- **Directions for this task**: Duplicate each of the entries below character for character, keeping every line intact.

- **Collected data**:
☆ ☆ ☆

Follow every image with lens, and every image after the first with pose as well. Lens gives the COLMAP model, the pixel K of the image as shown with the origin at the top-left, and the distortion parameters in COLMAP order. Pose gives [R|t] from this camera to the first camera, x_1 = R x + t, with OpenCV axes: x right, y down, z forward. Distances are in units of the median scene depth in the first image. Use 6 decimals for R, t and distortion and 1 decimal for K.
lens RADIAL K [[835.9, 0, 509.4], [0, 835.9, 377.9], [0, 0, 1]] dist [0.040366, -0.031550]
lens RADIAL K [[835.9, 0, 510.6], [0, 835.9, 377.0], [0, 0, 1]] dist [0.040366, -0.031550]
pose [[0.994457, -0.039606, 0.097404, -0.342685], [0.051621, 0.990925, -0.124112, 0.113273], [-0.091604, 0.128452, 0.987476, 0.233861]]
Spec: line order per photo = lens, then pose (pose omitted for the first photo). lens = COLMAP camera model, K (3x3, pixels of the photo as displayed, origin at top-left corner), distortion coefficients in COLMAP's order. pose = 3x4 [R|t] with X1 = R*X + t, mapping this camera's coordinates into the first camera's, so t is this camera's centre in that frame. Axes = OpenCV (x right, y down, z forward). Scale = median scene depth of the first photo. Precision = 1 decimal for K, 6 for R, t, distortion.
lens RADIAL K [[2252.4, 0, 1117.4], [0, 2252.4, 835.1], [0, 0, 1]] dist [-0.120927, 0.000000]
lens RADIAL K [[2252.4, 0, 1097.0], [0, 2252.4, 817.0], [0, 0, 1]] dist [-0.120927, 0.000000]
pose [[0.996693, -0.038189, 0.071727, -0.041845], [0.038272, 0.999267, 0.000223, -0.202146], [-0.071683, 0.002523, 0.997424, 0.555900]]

☆ ☆ ☆

- **Problem solution**:
Follow every image with lens, and every image after the first with pose as well. Lens gives the COLMAP model, the pixel K of the image as shown with the origin at the top-left, and the distortion parameters in COLMAP order. Pose gives [R|t] from this camera to the first camera, x_1 = R x + t, with OpenCV axes: x right, y down, z forward. Distances are in units of the median scene depth in the first image. Use 6 decimals for R, t and distortion and 1 decimal for K.
lens RADIAL K [[835.9, 0, 509.4], [0, 835.9, 377.9], [0, 0, 1]] dist [0.040366, -0.031550]
lens RADIAL K [[835.9, 0, 510.6], [0, 835.9, 377.0], [0, 0, 1]] dist [0.040366, -0.031550]
pose [[0.994457, -0.039606, 0.097404, -0.342685], [0.051621, 0.990925, -0.124112, 0.113273], [-0.091604, 0.128452, 0.987476, 0.233861]]
Spec: line order per photo = lens, then pose (pose omitted for the first photo). lens = COLMAP camera model, K (3x3, pixels of the photo as displayed, origin at top-left corner), distortion coefficients in COLMAP's order. pose = 3x4 [R|t] with X1 = R*X + t, mapping this camera's coordinates into the first camera's, so t is this camera's centre in that frame. Axes = OpenCV (x right, y down, z forward). Scale = median scene depth of the first photo. Precision = 1 decimal for K, 6 for R, t, distortion.
lens RADIAL K [[2252.4, 0, 1117.4], [0, 2252.4, 835.1], [0, 0, 1]] dist [-0.120927, 0.000000]
lens RADIAL K [[2252.4, 0, 1097.0], [0, 2252.4, 817.0], [0, 0, 1]] dist [-0.120927, 0.000000]
pose [[0.996693, -0.038189, 0.071727, -0.041845], [0.038272, 0.999267, 0.000223, -0.202146], [-0.071683, 0.002523, 0.997424, 0.555900]]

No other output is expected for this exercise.